You can’t be in control all the time. You can. He shouldn’t have looked away from the road.
You aren’t the enemy. He felt like the enemy.
You can’t save everyone. You’re a psychologist. Not a god.
Or his personal favourite. You have to move on.
He knew they meant well; knew these soothing words worked for some people, but to him they were sickening placations.
And so now as he travelled toward his haven, wondering whether he was dead or alive, he held back the one last part of him that he exercised total control over and no-one else could touch … not even Angelina, with her erotic, irresistible manner. He closed himself around the kernel of his most private self — his soul, as he liked to think of it. He rolled it up tightly, every bit of himself that was truly him — character traits, personality, ideas, memories — and wrapped them in a separate sphere that was no longer connected to his body but hovering invisible within it, and he clung to this sphere … this new embodiment of himself. It was his only link with the reality he knew. The cathedral was a dream. He couldn’t be convinced otherwise but, oh, how he wanted it to be real … to live it, touch it, smell its scented candles, taste on the back of his palate the fragrance of herbs crushed underfoot.
The scape before him was shaping into brilliant colour; he could hear muffled sounds beginning to sharpen, a faint aroma begin to reach him. This had not happened before. The cathedral began to soar before him in all its imposing, soft grey beauty, every aspect of it coming into sharper focus.
He hadn’t been aware of himself as flesh since Angelina kissed him but now he was aware of her body more than his own. And she was pulling away from him in a slow, gentle slump. Her once beautiful dark, smoky greyish eyes gave him a listless gaze in return and he could see the life leaching from them. Her grip around his waist was loosening but all the while the wetness that he recalled feeling, was increasing. It was not his desire … it wasn’t even hers.
It was blood.
He could see its red brightness, gleaming and glistening. He’d been stabbed! Angelina’s blade. She’d stabbed him and his hands were covered in his life’s blood. As he thought this, he became acutely aware of Angelina’s naked body becoming entirely limp as it fell away from him. There was a soft smile playing about her generous lips that had been kissing him so deeply just moments earlier.
And he realised with deeper shock that it was Angelina who was dead. And the knife was in her belly … it was her bright blood, her life taken.
He had killed her, just as she’d asked.
He looked around, desperate for help, the name of Reynard springing to his lips, but he was no longer in his apartment and he was no longer near his cathedral. He was nowhere at all that he recognised.
Reynard burst through the door of Gabe’s apartment with an anxious-looking concierge following hot on his heels and making loud protests. The small man fell instantly silent when they saw what was lying on the bed.

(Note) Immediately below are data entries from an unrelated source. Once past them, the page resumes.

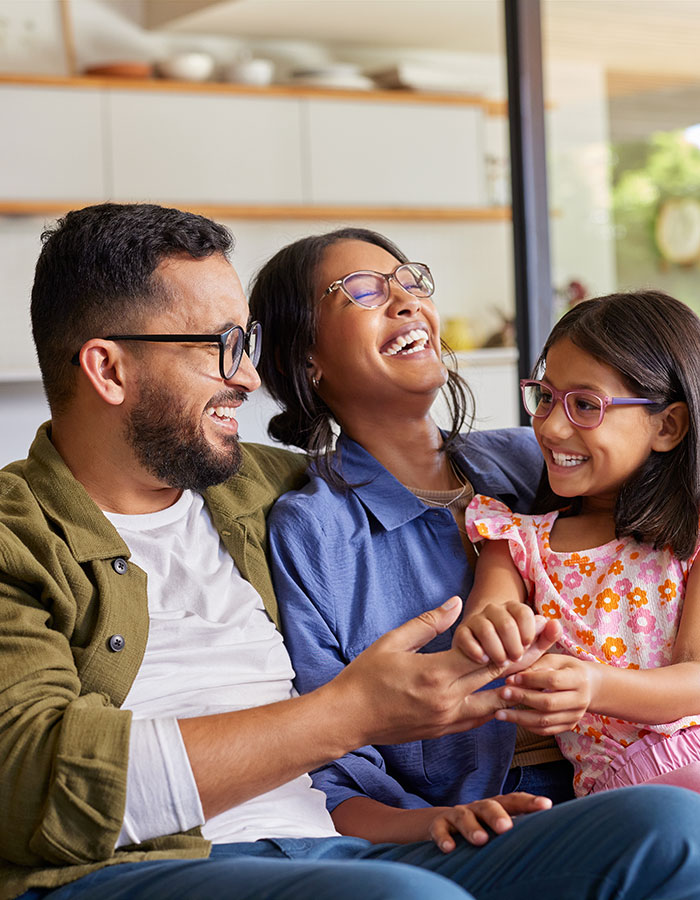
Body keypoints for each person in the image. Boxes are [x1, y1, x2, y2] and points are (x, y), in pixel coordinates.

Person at [3, 205, 700, 900]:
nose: (246, 378)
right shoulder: (27, 536)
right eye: (220, 345)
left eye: (244, 343)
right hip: (163, 861)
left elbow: (658, 483)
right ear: (109, 369)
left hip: (347, 846)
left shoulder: (252, 487)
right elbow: (32, 783)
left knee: (675, 827)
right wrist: (353, 715)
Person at [250, 227, 575, 848]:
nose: (405, 301)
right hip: (480, 833)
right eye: (364, 292)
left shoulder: (537, 458)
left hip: (637, 765)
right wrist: (427, 824)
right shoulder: (314, 529)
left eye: (409, 281)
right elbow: (327, 764)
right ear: (306, 358)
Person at [457, 290, 700, 797]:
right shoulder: (517, 540)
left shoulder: (692, 536)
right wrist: (496, 631)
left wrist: (595, 686)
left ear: (668, 425)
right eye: (544, 396)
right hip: (620, 794)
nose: (551, 424)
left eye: (585, 405)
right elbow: (487, 618)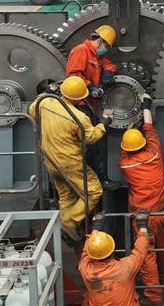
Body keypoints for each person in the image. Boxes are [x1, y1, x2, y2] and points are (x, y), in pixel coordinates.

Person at [29, 76, 113, 242]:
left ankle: (64, 228)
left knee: (66, 195)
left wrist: (47, 93)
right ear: (80, 98)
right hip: (70, 163)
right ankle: (68, 221)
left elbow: (32, 109)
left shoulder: (45, 103)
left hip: (51, 162)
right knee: (94, 191)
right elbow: (90, 137)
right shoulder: (78, 117)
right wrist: (104, 123)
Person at [119, 96, 164, 304]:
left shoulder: (125, 164)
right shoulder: (154, 154)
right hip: (159, 214)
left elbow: (125, 150)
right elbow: (149, 128)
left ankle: (154, 297)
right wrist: (146, 105)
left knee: (147, 255)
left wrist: (129, 125)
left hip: (141, 218)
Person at [67, 25, 120, 189]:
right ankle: (96, 181)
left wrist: (108, 72)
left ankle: (99, 180)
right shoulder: (81, 51)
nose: (106, 49)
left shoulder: (96, 55)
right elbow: (73, 75)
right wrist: (90, 87)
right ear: (99, 40)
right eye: (106, 46)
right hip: (80, 104)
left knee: (93, 144)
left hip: (90, 104)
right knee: (89, 145)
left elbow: (109, 64)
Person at [80, 211, 152, 306]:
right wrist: (142, 225)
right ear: (113, 251)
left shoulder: (86, 270)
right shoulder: (125, 267)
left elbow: (86, 251)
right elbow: (141, 249)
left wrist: (96, 227)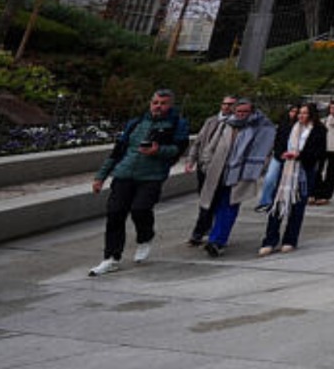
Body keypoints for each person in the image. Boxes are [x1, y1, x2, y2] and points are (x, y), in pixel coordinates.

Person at [88, 89, 189, 276]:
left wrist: (158, 151)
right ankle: (111, 258)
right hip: (124, 173)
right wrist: (100, 177)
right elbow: (117, 151)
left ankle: (145, 237)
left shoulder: (177, 124)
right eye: (155, 102)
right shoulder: (136, 123)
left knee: (140, 209)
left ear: (170, 105)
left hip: (151, 176)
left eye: (163, 103)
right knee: (115, 213)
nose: (158, 106)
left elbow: (178, 149)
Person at [202, 98, 275, 257]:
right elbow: (212, 145)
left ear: (252, 112)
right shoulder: (227, 124)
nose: (241, 115)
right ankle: (214, 236)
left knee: (229, 206)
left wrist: (257, 168)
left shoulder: (261, 128)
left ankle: (217, 241)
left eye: (245, 112)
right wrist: (206, 164)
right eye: (239, 112)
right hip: (219, 171)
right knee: (215, 205)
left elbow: (267, 151)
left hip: (241, 174)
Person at [260, 101, 328, 255]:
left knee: (298, 206)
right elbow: (278, 146)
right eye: (299, 113)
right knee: (277, 203)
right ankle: (270, 240)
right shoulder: (288, 127)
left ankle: (290, 239)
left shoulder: (319, 130)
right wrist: (283, 155)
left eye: (305, 113)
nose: (301, 116)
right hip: (286, 169)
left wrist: (301, 155)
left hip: (305, 170)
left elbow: (320, 152)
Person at [185, 95, 236, 246]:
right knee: (204, 199)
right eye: (225, 104)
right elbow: (198, 142)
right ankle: (206, 227)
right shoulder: (211, 121)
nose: (227, 107)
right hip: (204, 166)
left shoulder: (237, 125)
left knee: (213, 200)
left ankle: (198, 233)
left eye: (231, 104)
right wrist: (191, 161)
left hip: (221, 168)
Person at [254, 103, 299, 211]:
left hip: (293, 157)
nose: (293, 114)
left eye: (296, 112)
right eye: (292, 111)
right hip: (279, 155)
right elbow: (277, 140)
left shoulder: (300, 127)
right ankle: (265, 201)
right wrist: (279, 153)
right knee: (270, 179)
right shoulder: (283, 125)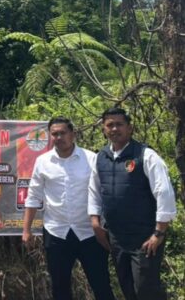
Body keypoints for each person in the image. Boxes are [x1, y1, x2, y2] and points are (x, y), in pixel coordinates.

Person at [89, 107, 177, 300]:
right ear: (104, 129)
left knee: (146, 289)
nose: (114, 129)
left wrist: (159, 233)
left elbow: (164, 193)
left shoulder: (146, 155)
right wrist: (95, 223)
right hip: (116, 237)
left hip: (145, 237)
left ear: (130, 128)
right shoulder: (100, 157)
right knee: (127, 286)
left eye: (119, 124)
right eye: (110, 125)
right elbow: (94, 191)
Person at [22, 117, 115, 300]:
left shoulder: (91, 159)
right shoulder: (43, 161)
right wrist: (26, 230)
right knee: (60, 288)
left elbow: (103, 193)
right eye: (54, 134)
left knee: (101, 285)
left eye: (63, 133)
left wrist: (102, 225)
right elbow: (33, 196)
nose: (59, 137)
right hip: (56, 233)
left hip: (89, 233)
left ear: (72, 134)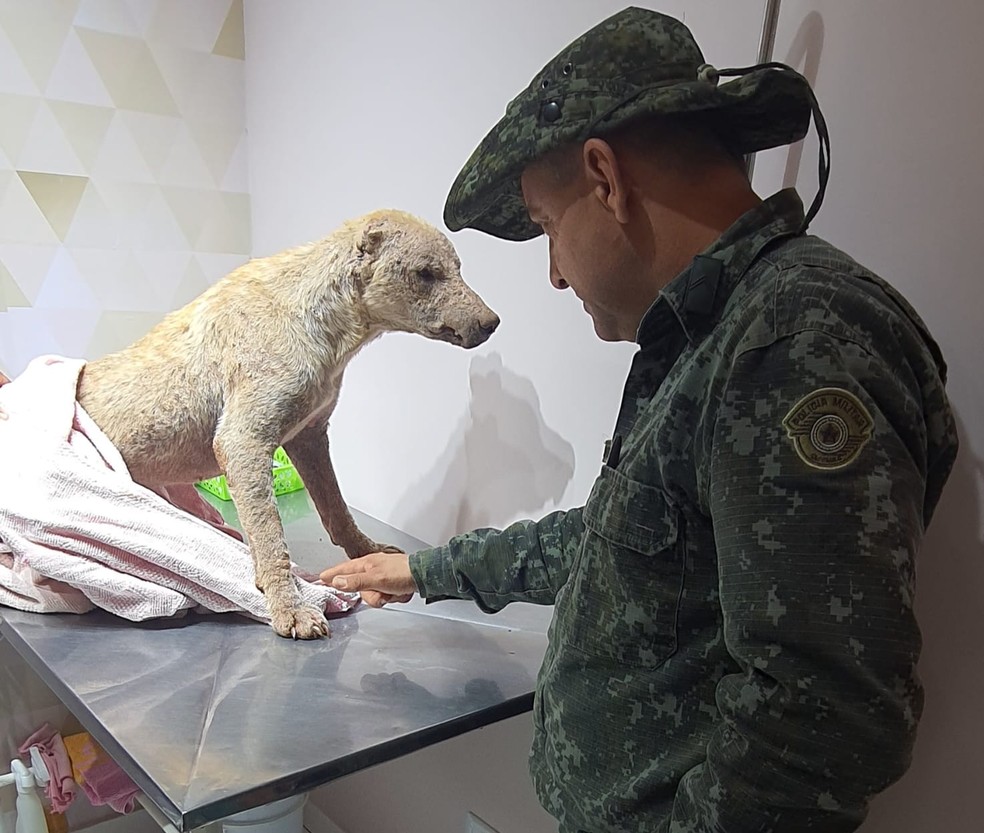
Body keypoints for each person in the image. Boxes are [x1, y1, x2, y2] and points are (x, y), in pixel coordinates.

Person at [318, 7, 957, 832]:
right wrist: (426, 571)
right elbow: (620, 539)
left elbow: (825, 713)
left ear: (605, 177)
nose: (552, 274)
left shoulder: (797, 338)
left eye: (548, 227)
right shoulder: (709, 333)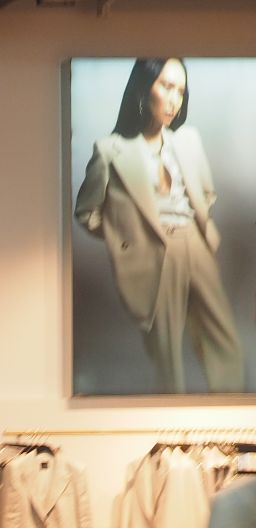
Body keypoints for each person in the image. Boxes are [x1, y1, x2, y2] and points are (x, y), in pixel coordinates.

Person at [74, 57, 242, 394]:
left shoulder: (188, 141)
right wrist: (126, 239)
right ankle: (172, 428)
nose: (173, 98)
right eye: (166, 86)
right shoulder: (110, 150)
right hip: (153, 251)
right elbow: (87, 212)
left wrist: (200, 228)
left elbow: (206, 193)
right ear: (143, 87)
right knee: (166, 351)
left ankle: (229, 414)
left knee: (224, 340)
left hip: (195, 243)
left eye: (180, 89)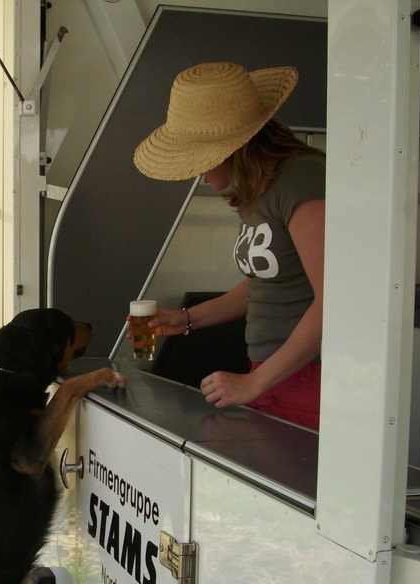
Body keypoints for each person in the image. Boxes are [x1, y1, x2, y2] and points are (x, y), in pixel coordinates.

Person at [132, 61, 325, 431]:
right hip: (273, 372)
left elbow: (335, 299)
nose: (200, 173)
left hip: (309, 377)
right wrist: (187, 319)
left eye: (202, 158)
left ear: (234, 147)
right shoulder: (261, 188)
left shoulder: (302, 179)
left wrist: (255, 382)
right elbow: (264, 286)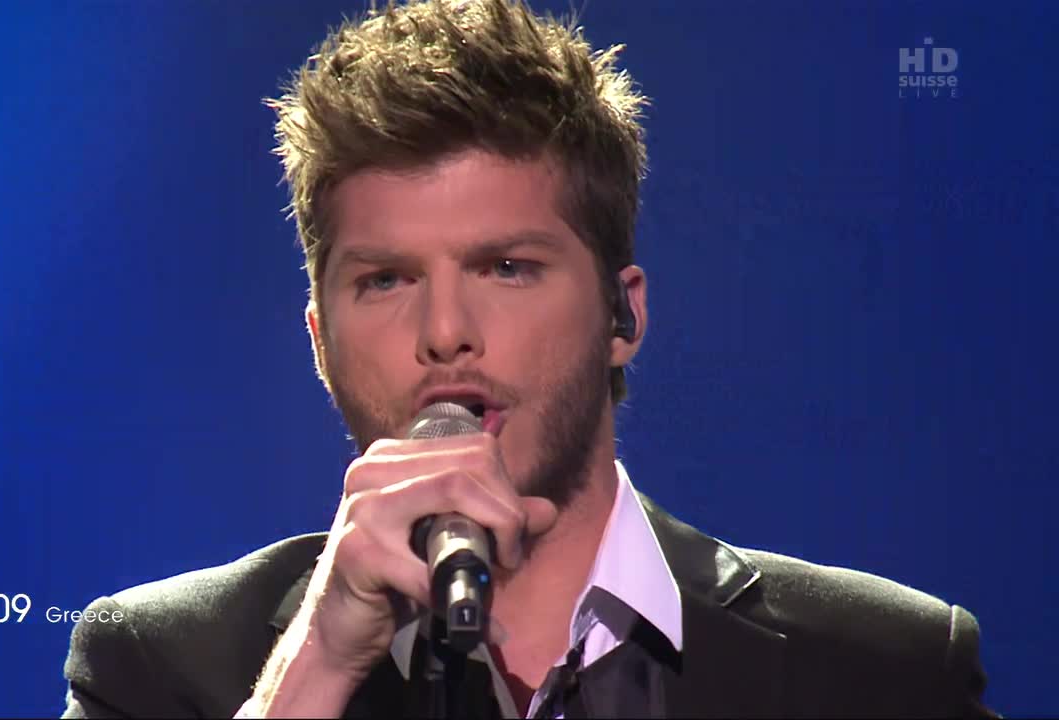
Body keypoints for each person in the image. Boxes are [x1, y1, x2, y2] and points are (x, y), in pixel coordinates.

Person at [60, 1, 996, 717]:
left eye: (507, 267)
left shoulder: (885, 670)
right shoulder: (159, 666)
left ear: (622, 315)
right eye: (385, 280)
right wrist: (318, 667)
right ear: (320, 343)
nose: (445, 331)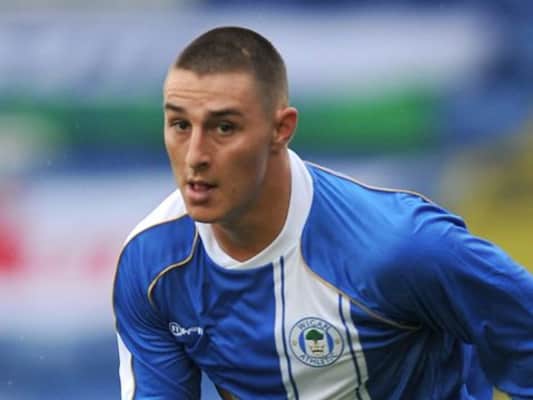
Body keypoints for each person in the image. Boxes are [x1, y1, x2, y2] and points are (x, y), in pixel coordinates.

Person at [112, 26, 533, 399]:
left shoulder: (399, 247)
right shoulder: (151, 265)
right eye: (180, 125)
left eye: (224, 127)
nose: (195, 156)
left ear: (281, 130)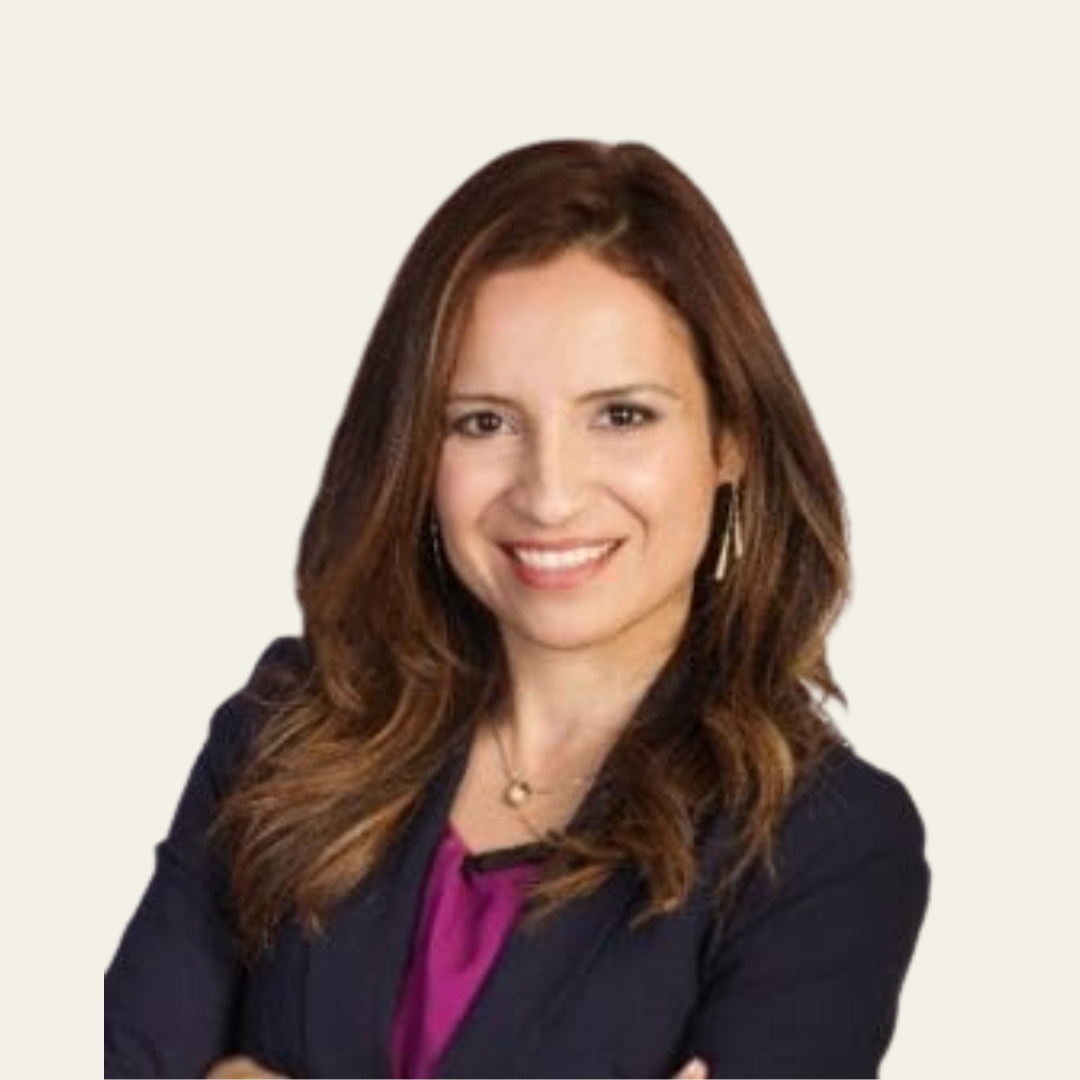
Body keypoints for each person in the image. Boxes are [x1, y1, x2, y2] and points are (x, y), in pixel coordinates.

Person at [104, 139, 930, 1079]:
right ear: (417, 452)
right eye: (483, 422)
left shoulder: (826, 848)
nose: (549, 493)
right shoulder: (281, 732)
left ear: (731, 438)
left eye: (621, 414)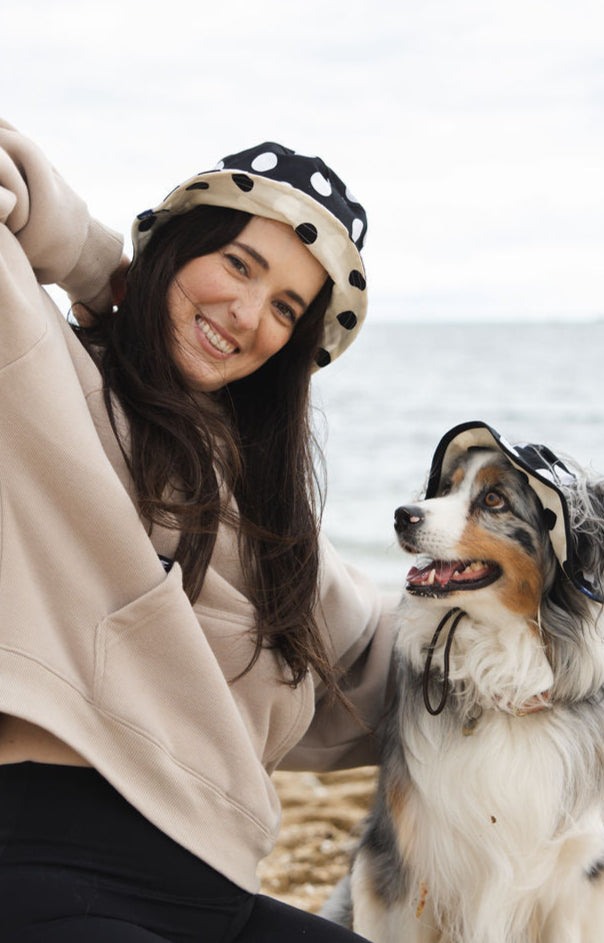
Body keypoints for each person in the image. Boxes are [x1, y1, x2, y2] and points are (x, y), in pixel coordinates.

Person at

The ghastly scene and the iron smell of freshly spilled blood combined to make the concierge gag and he rushed for Gabe’s kitchen sink, retching helplessly before raising his head, his complexion ashen and expression filled with horror.
‘This is monstrous,’ he wailed. ‘I’m an old man, I shouldn’t have to —’
‘Go downstairs and call the police now!’ Reynard ordered him.
The man obeyed blindly, staggering out of the apartment.
Reynard approached the body of Angelina, her belly ripped open like a macabre smile. Blue-grey ropy intestines spilled in a glistening, gelatinous mess from the gash of the fleshy grin. Her eyes were open, distant, as though looking a long way past the horizon, but they were seeing nothing. He knew that. This was simply the corpse that some poor bastard would have to clean up and he could imagine all the forensics and pathology tests that would now follow. Few questions would be answered. And he would be here for none of it.
Next to her lay the blood-spattered weapon that had inflicted the damage. He nodded, turned away and walked to the French windows. As he moved, his attention was caught and held by the slender box with its navy satin that he’d given Gabe on his birthday.